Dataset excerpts
===

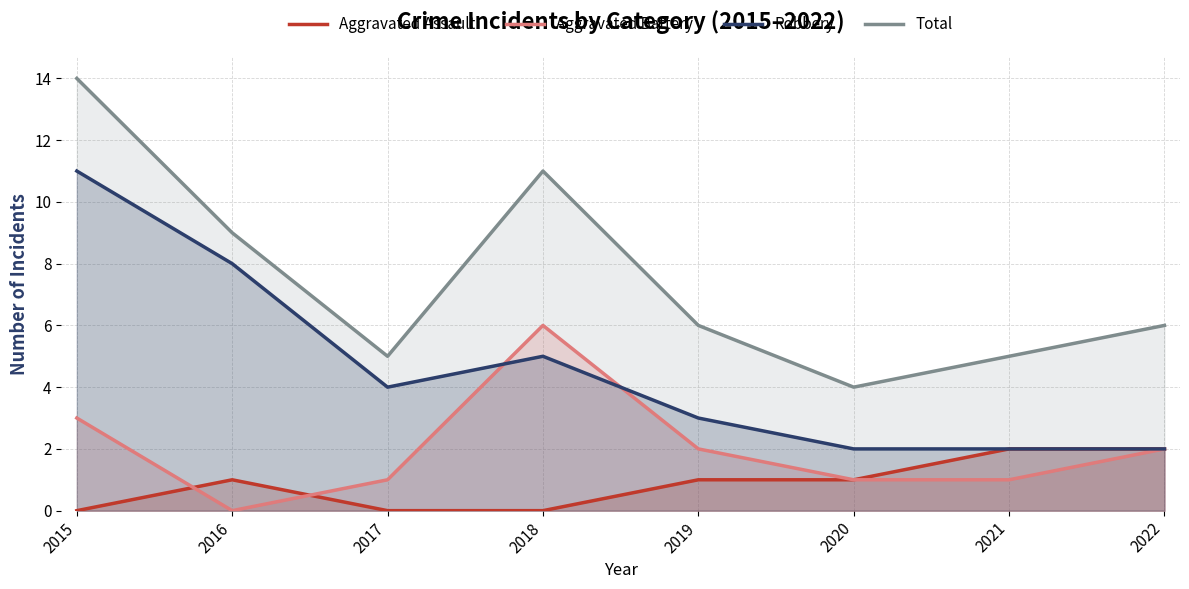

At which category does Total reach its first local peak?

2018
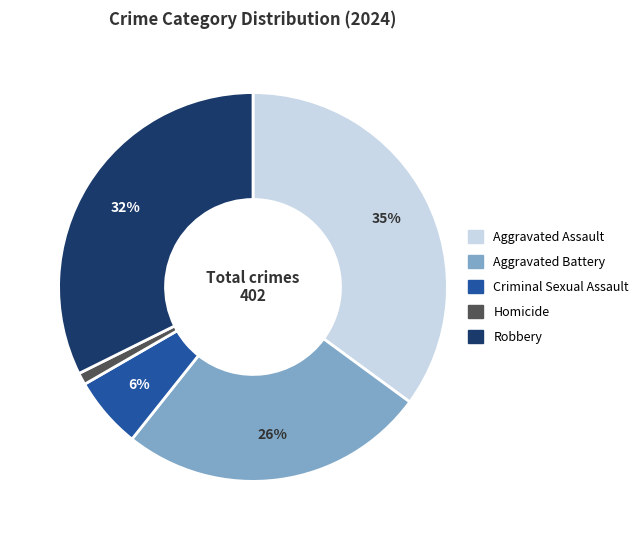

Count the number of slices in the pie.

5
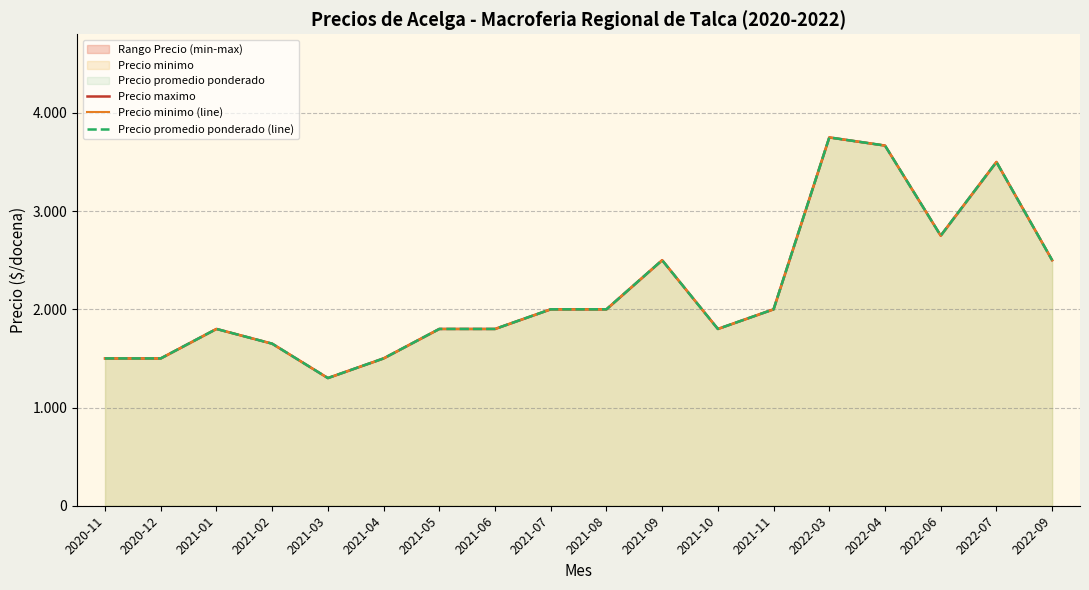

In Precio minimo (line), how many points are lower than both neighbors (excluding endpoints)?

3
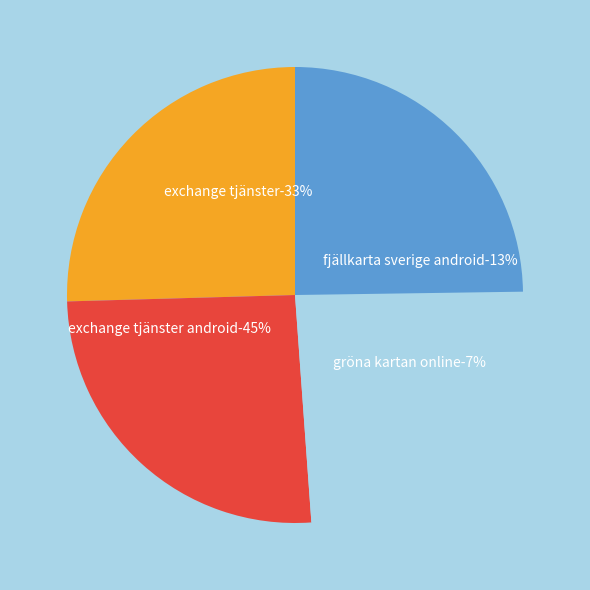

What percentage is NOT represented by 13.0?

86.6%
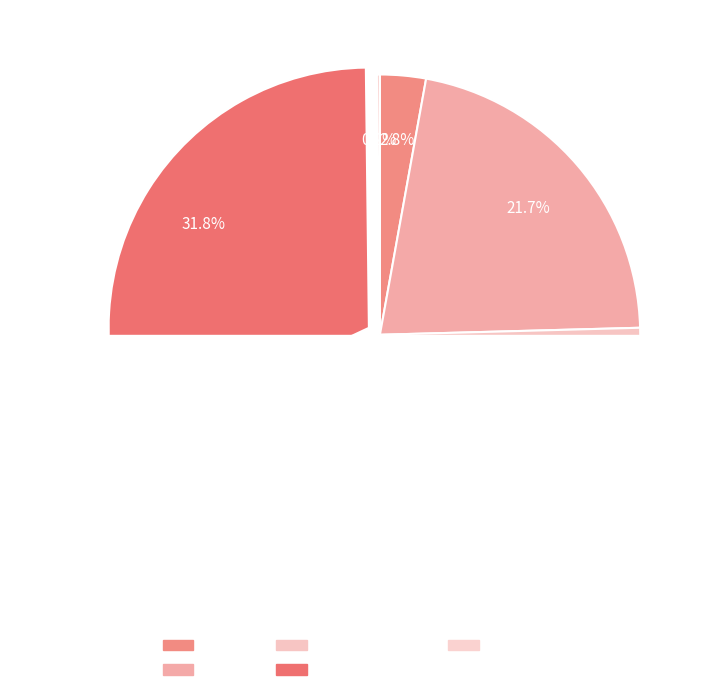

Between SMAPE and MSE, which is larger?

SMAPE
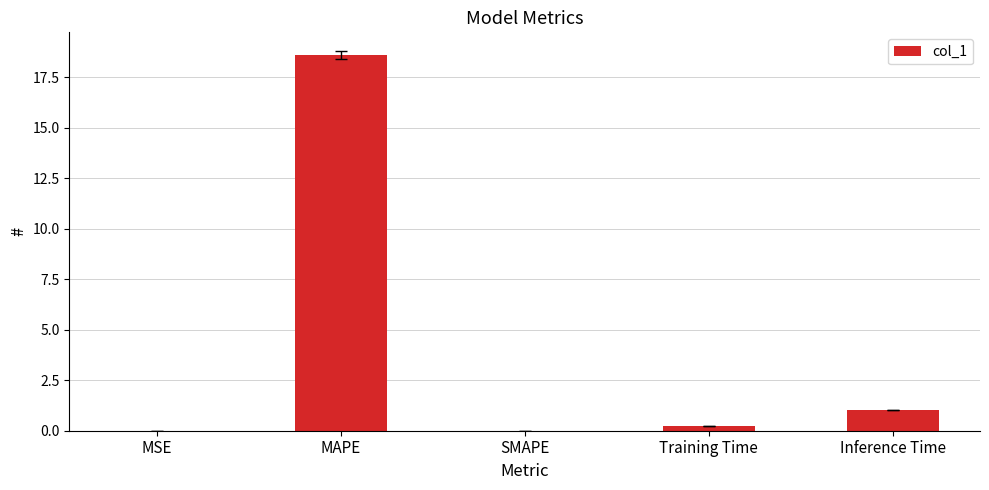

What is the maximum value shown in the chart?

18.6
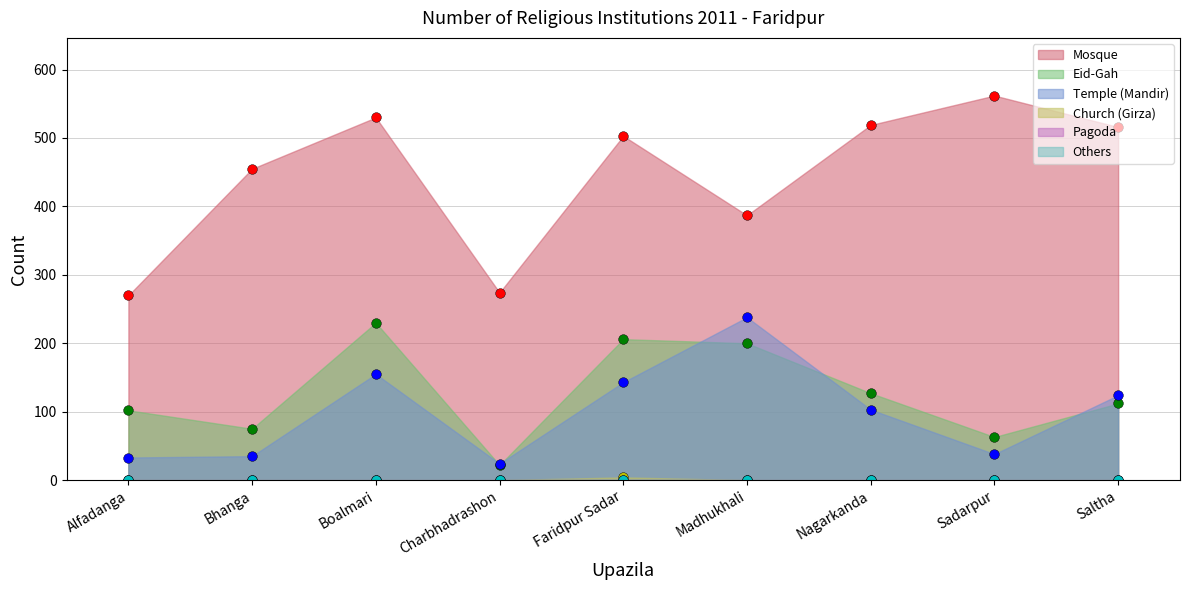

What is the highest value of the Church (Girza) series?

4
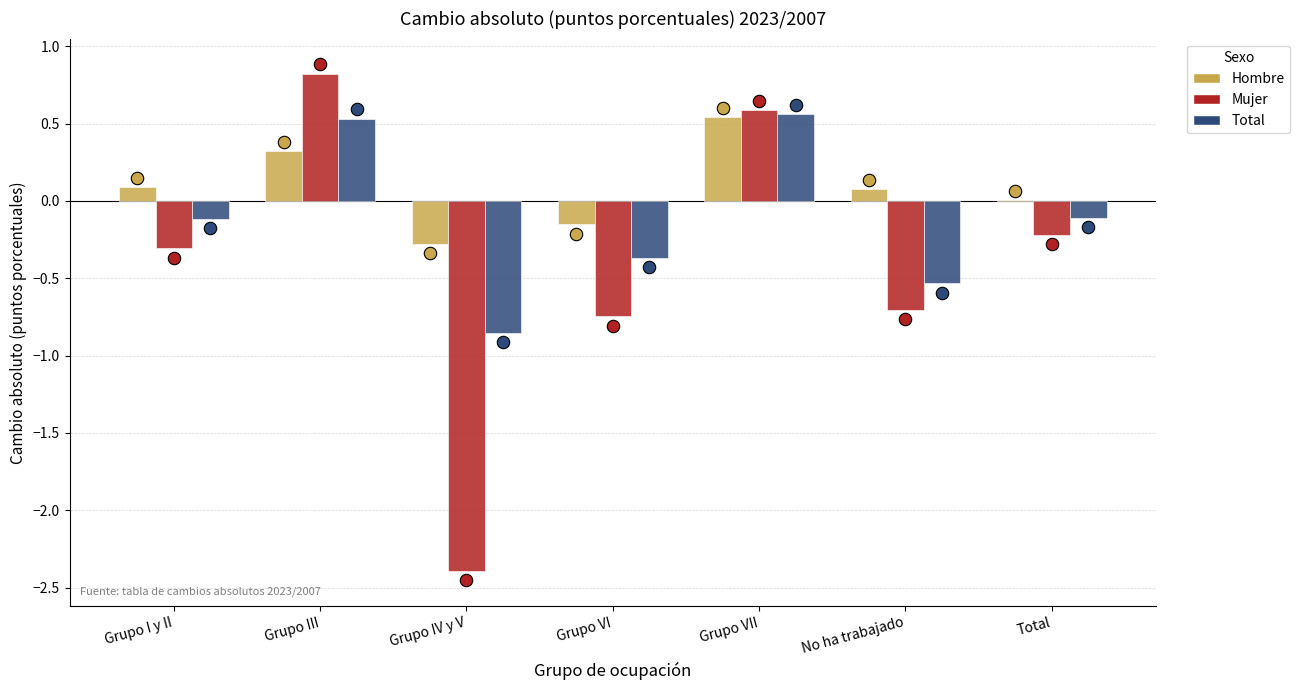

What are all the series names shown in the legend?

Hombre, Mujer, Total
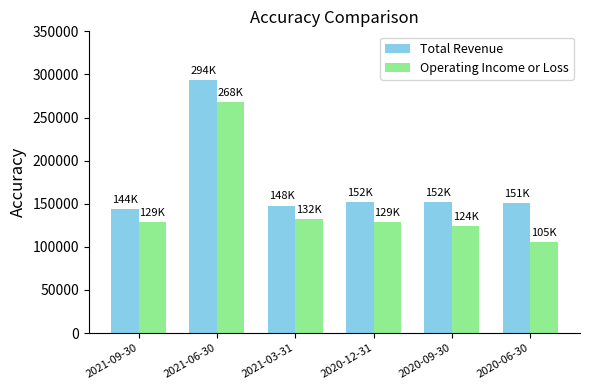

What is the label of the 5th bar from the left?

2020-09-30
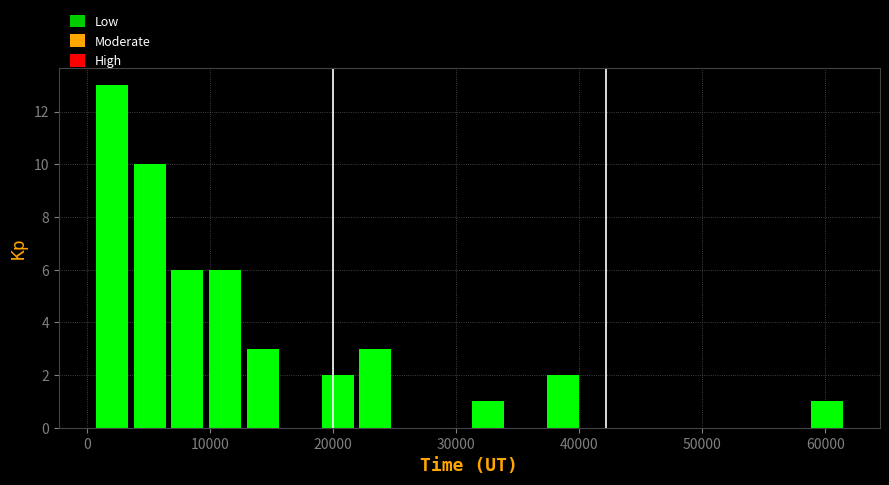

Read against the x-axis, roughly where is the centre of the tallest bar?

2000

===

→ REQUIRED ACTION:
Please collect every line in the records above that contains the string "value". Case counts, so include only lines where it appears in exactly that case.

→ OUTPUT OF THE EXERCISE:
What is the maximum value shown in the chart?
What is the highest value of the Church (Girza) series?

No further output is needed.